Scorcher reviews: A1 Bakery
Click PLAY below to hear the full review on 3AW Breakfast
We all have those friends from a previous life, from school days perhaps, whom you can call upon for a long-overdue rendezvous and when you meet up it’s like no time has passed at all.
It’s the same with restaurants.
There are certain eateries in Melbourne that you know will always be there for you, ready to comfort you with a hearty hug of a meal, when you next need it, even though you’ve been off gallivanting with other newer, sexier establishments.
A1 Bakery, a Brunswick institution, is one such restaurant: a beacon of bready goodness in bustling Sydney Road.
And this week I thought it was high time that I paid a visit to my good old buddy.
Started by two brothers, the Lebanese bakery has been pumping out spicy baked goods to feed the hungry masses of Melbourne for almost three decades.
Serving traditional Lebanese flatbreads, pitas and pizzas, A1 is the kind of place you come to fill your belly with wholesome food – and walk away without having drained your back pocket.
The phrase ‘cheap and cheerful’ was invented for a joint like A1 Bakery.
Old men sit around chatting over coffee, students take a temporary break from diving down the rabbit hole that is their iPhone to devour huge $3 spinach triangles and kids shove slices of folded pizza into their smiling gobs, their parents stoked that they’ve only had to part with a fiver to pacify their sproggets.
The simple, canteen-style space fills up quickly, but the queues move swiftly and tables turn over at a pace, so wait times are seldom longer than a few minutes.

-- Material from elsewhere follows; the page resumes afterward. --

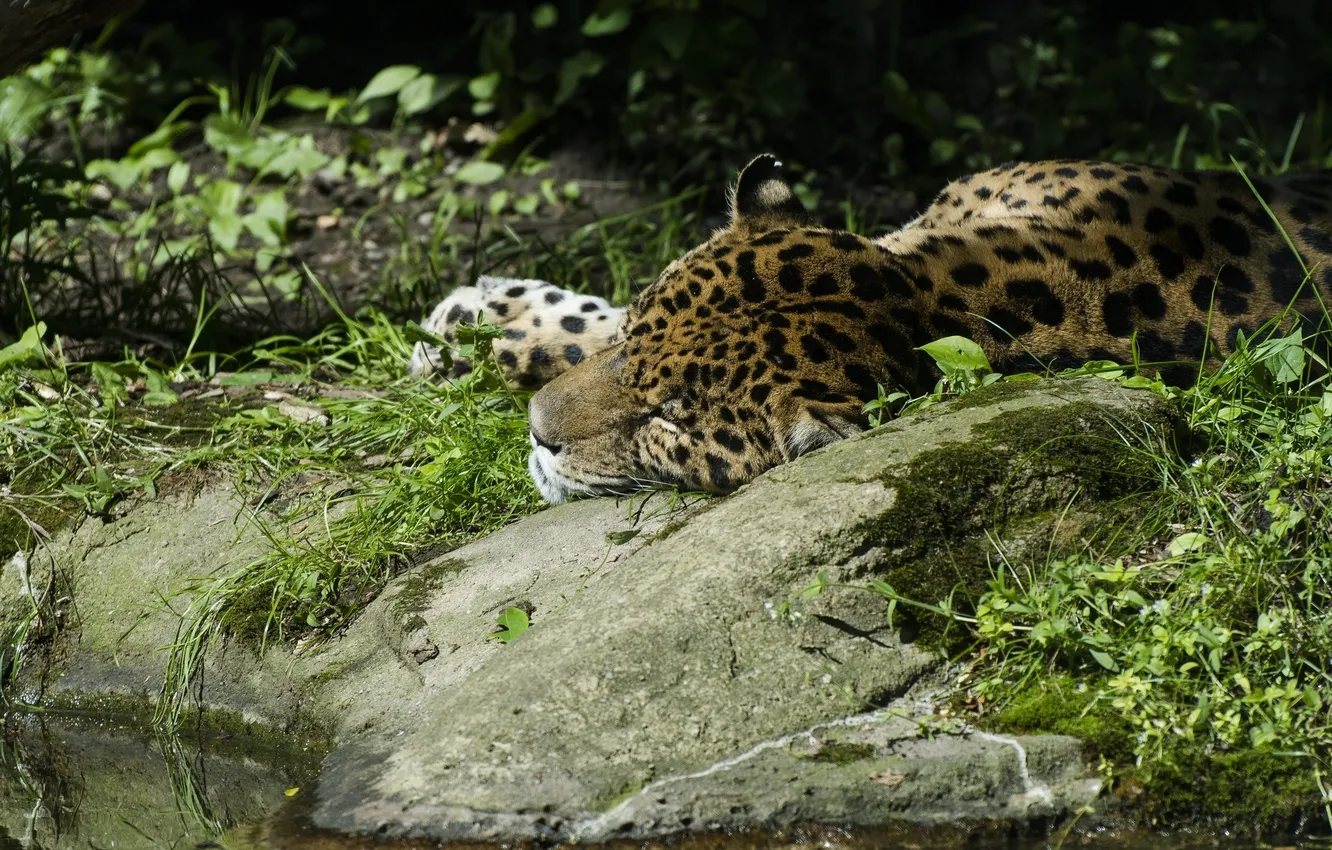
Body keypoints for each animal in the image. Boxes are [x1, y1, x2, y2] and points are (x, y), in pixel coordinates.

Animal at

When A1 Bakery opened in 1992, Joan Kirner was Premier of Victoria, Billy Ray Cyrus’s ‘Achy Breaky Heart’ was topping the ARIA charts, Prince Charles and Diana were heading for Splitsville and Ross Stevenson hosted a program called ‘Lawyers, Guns and Money’.
Melbourne has undergone so much change in the years since – we got CityLink and eTags, Crown Casino and Federation Square, freak shakes and smashed avocado – but A1 has remained a reliable feature of the northern suburbs, with prices seemingly frozen at Nineties values as well.
The massive spinach and Danish feta triangle is almost a meal in itself, and at $4 you’d be hard pressed to find a better value snack in this city.
The dish that got my tummy humming was the shanklish pie ($5), a kayak-shaped doughy parcel as long as your arm filled with yoghurt-based cheese, tomatoes, onions and herbs.
The pizzas are fine and thrifty as well: the zaatar-based flatbread with tomato, onion capsicum and olives is a treat for vegetarians, so too the dips with pita, and the felafel wraps and platters.
Don’t get me wrong, this isn’t flashy, white-tablecloth dining; punters flock here for good, honest, filling food.
So, while old friends may not always be as intriguing or beguiling as new acquaintances, it can be a rather fulfilling exercise to drop in on them for a catch up every now and again.